▶ DATASET EXTRACT:

# # # # # # #

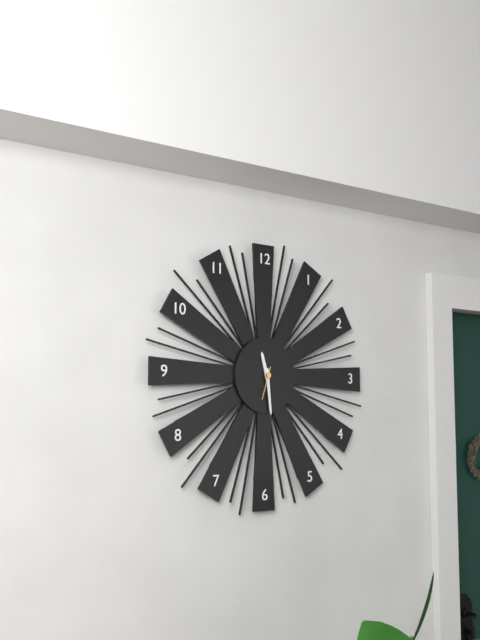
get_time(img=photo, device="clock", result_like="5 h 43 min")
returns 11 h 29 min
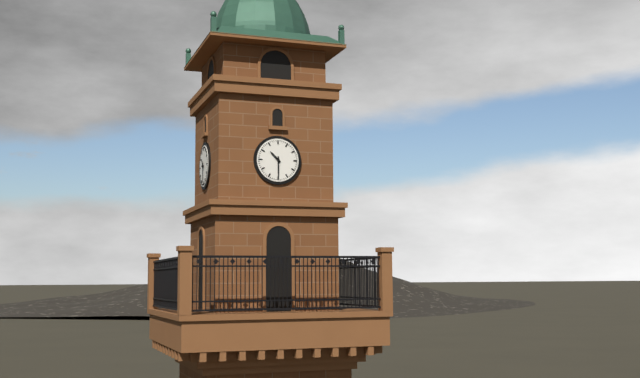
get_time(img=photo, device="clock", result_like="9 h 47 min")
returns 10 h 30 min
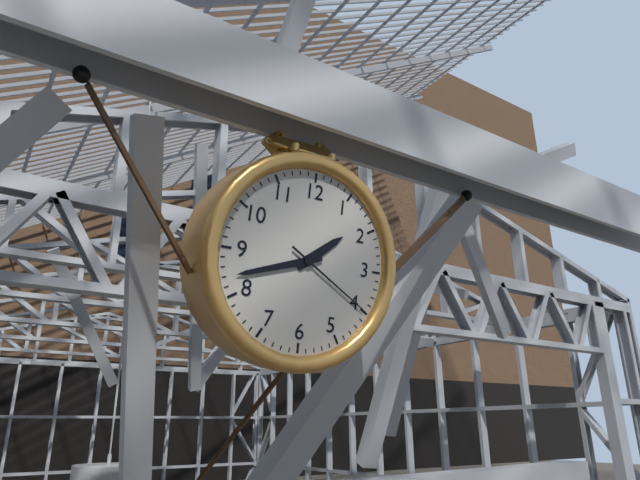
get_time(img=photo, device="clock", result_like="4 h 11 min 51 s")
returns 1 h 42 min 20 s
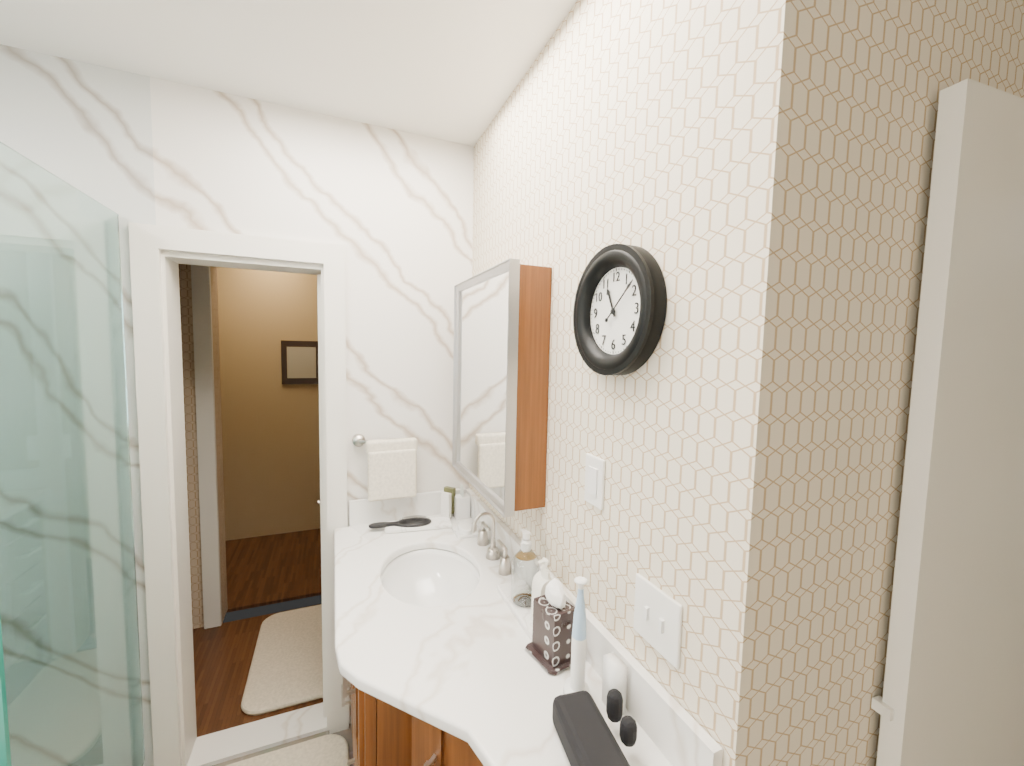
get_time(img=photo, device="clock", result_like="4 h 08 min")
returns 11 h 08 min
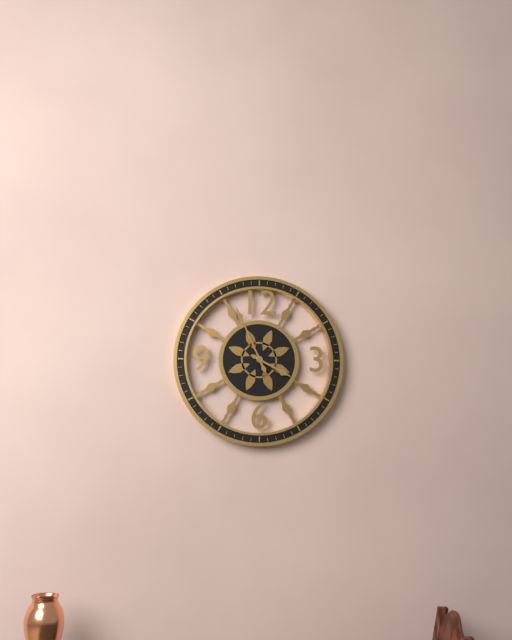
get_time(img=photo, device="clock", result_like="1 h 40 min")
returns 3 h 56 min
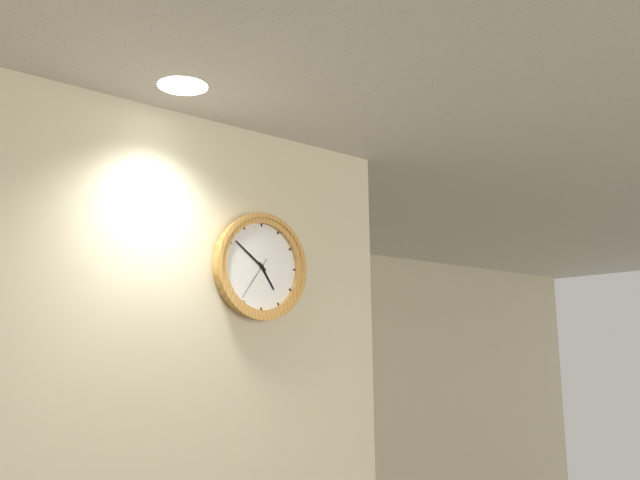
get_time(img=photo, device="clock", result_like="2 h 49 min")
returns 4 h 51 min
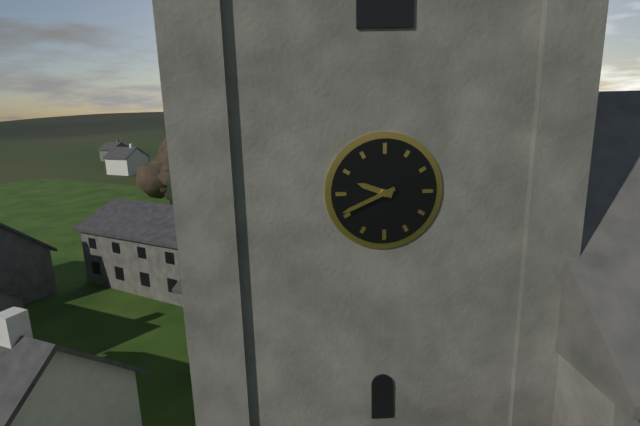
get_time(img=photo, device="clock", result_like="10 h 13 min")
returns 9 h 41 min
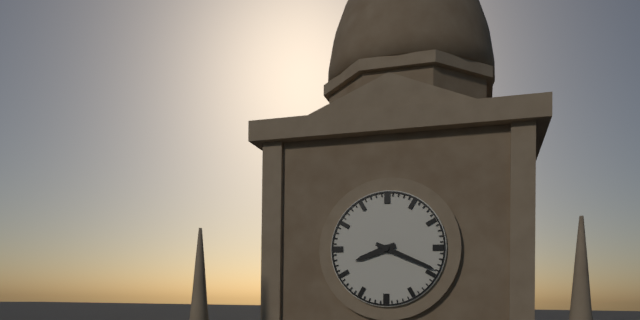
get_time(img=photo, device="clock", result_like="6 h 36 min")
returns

# # # # # # #

▶ EXERCISE AIM: Copy every line of the records above word for word, leaving out the picture lines.

▶ THE COMPLETED TASK:
get_time(img=photo, device="clock", result_like="5 h 43 min")
returns 11 h 29 min
get_time(img=photo, device="clock", result_like="9 h 47 min")
returns 10 h 30 min
get_time(img=photo, device="clock", result_like="4 h 11 min 51 s")
returns 1 h 42 min 20 s
get_time(img=photo, device="clock", result_like="4 h 08 min")
returns 11 h 08 min
get_time(img=photo, device="clock", result_like="1 h 40 min")
returns 3 h 56 min
get_time(img=photo, device="clock", result_like="2 h 49 min")
returns 4 h 51 min
get_time(img=photo, device="clock", result_like="10 h 13 min")
returns 9 h 41 min
get_time(img=photo, device="clock", result_like="6 h 36 min")
returns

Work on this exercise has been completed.